Tuesday, January 6, 2009

1/6/09 Bad Day

I was not going to post this because I was not able to accomplish anything today, but one of my goals here is to possibly help others to push themselves through obstacles or trying times. Lately my focus has been lacking, my mind is somewhere else but I am usually able to reign it in for my training. Last night and this morning I failed. I was not able to sleep at all and my chest day was a failure....

Flat Bench
135x10
225x10
315x3

Floor Press
135x10
225x8
265x3

Incline Bench Press
135x10
225x8
245x3
My form was terrible on these, I could feel it. On the last set my left lat pulled on me so I backed off. I can only blame myself because I was not focused on the task at hand. The only positive that I can take away from this is that a year ago I would have kept going, I would have tried to push through the pain instead of listening to my body.

As we get older, it does help to get smarter too so that we can live to fight another day.....

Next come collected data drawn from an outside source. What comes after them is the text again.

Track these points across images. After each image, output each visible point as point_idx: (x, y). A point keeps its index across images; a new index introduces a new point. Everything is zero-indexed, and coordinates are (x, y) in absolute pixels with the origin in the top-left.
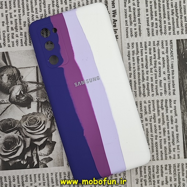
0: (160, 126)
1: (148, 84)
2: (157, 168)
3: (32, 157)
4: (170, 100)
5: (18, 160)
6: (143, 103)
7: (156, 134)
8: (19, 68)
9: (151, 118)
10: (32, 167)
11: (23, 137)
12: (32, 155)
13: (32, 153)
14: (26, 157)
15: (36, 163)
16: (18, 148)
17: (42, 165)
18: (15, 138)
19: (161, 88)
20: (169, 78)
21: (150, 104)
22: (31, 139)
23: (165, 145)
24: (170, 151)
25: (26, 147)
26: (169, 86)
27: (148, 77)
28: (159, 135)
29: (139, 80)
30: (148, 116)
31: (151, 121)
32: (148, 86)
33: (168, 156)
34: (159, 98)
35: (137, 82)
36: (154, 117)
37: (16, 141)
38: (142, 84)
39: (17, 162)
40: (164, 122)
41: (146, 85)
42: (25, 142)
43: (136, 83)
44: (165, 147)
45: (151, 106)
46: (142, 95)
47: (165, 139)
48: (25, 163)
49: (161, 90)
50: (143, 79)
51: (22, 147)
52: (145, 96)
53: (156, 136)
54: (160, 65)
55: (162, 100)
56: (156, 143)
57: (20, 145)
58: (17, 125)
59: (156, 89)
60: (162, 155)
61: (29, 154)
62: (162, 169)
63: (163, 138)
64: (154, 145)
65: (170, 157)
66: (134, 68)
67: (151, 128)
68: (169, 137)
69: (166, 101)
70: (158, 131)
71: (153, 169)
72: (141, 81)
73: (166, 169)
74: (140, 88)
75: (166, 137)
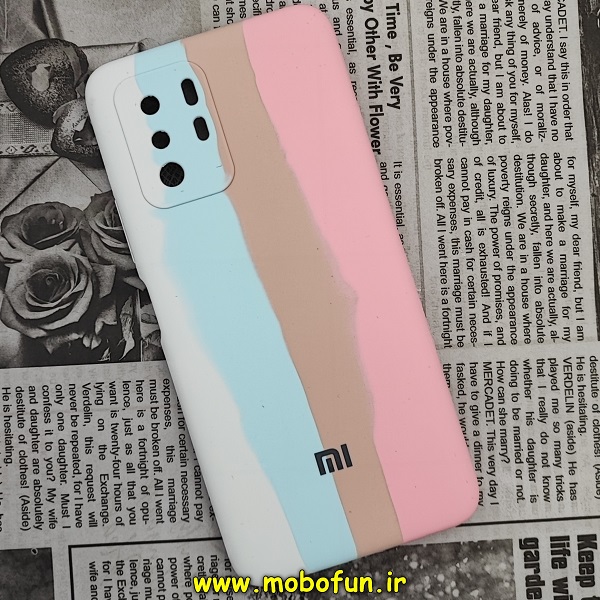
0: (522, 238)
1: (487, 104)
2: (513, 369)
3: (119, 326)
4: (557, 157)
5: (74, 336)
6: (471, 163)
7: (509, 262)
8: (84, 47)
9: (496, 210)
10: (116, 358)
11: (90, 260)
12: (118, 319)
13: (118, 313)
14: (98, 327)
15: (130, 344)
16: (75, 297)
17: (149, 353)
18: (65, 264)
19: (528, 119)
20: (552, 88)
21: (492, 167)
22: (117, 268)
23: (537, 298)
24: (553, 315)
25: (102, 295)
26: (553, 113)
27: (487, 82)
28: (519, 266)
29: (461, 91)
30: (486, 206)
31: (494, 220)
32: (487, 110)
33: (547, 331)
34: (522, 149)
35: (454, 96)
36: (506, 208)
37: (69, 276)
38: (468, 103)
39: (71, 342)
40: (536, 225)
41: (481, 107)
42: (97, 278)
43: (450, 101)
44: (538, 305)
45: (498, 175)
46: (468, 138)
47: (537, 278)
48: (95, 344)
49: (527, 123)
50: (474, 87)
51: (89, 293)
52: (477, 141)
53: (512, 269)
54: (525, 47)
55: (532, 157)
56: (511, 290)
57: (80, 287)
58: (75, 223)
59: (514, 119)
60: (526, 328)
61: (109, 318)
62: (527, 374)
63: (532, 273)
64: (505, 296)
65: (554, 335)
66: (445, 52)
67: (495, 243)
68: (550, 272)
69: (544, 158)
70: (517, 252)
71: (500, 372)
72: (465, 95)
73: (540, 373)
74: (462, 116)
75: (543, 272)
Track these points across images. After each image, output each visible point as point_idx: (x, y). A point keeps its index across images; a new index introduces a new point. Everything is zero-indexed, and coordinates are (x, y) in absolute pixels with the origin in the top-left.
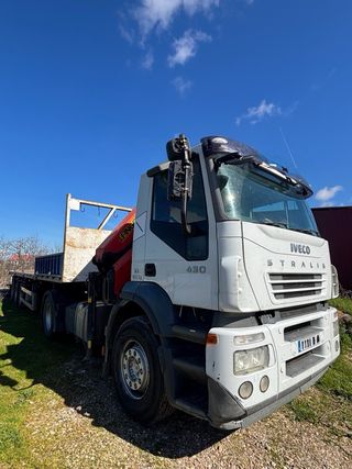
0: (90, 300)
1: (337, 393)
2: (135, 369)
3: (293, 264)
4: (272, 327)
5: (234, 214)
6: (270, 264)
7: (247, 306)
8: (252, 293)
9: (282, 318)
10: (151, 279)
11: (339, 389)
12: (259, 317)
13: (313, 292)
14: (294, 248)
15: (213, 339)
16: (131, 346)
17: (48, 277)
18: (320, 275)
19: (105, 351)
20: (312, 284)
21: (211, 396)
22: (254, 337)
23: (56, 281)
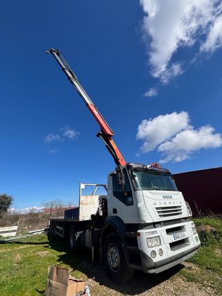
0: (92, 227)
1: (208, 268)
2: (114, 257)
3: (165, 203)
4: (160, 229)
5: (140, 188)
6: (155, 204)
7: (148, 221)
8: (150, 215)
9: (165, 225)
10: (115, 215)
11: (209, 266)
12: (154, 224)
13: (178, 214)
14: (164, 197)
15: (139, 234)
16: (111, 246)
17: (72, 219)
18: (180, 207)
19: (100, 250)
20: (177, 211)
21: (142, 258)
22: (153, 232)
23: (76, 220)
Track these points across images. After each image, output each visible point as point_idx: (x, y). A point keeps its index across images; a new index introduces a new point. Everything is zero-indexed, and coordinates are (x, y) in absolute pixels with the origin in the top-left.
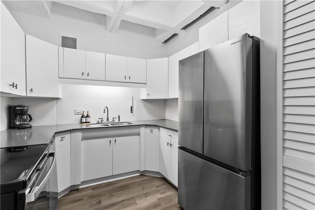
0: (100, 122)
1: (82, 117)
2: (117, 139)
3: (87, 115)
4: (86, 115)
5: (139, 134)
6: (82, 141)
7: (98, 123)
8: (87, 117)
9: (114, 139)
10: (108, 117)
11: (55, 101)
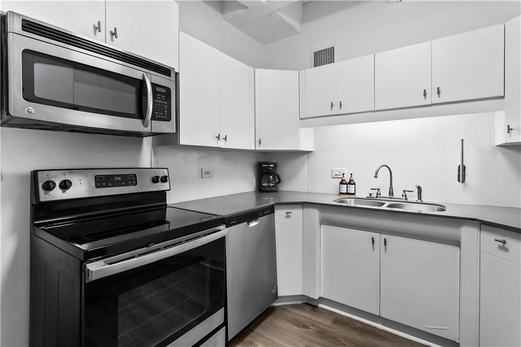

Tomorrow, I will fight again.

1 comment:

  1. Don't think of it as a failure Mark, think of it as practice. You can't lift your max weights all the time, the body just can't handle it. Over-training is way worse than under-training. Even Louie Simmons and his conjugate method rairely maxes in the main lifts, it's always lifts they feel have a big carryover to the main lifts. And they cycle through those moves as soon as they get stuck.

    If you follow my weight progression (during a cycle)for the main lifts I take 4 steps forward and 3 back. I plan on lighter days to get recovery for the heavy days. My weights have steadily went up. After a few cycles if I am hitting a wall I trade for a similar move...semi sumo dead for conventional dead...you get the idea. It's constantly progressing. Power to the People will explain it better than I, it's the best simple progression of a training cycle I've seen.

    Alright, I'll stop preaching now. Anyway, go easy on yourself. Any day in the gym is not a failure, it's prep work for the upcoming sessions...no matter what the outcome. That's why form and recovery are more important than the weights.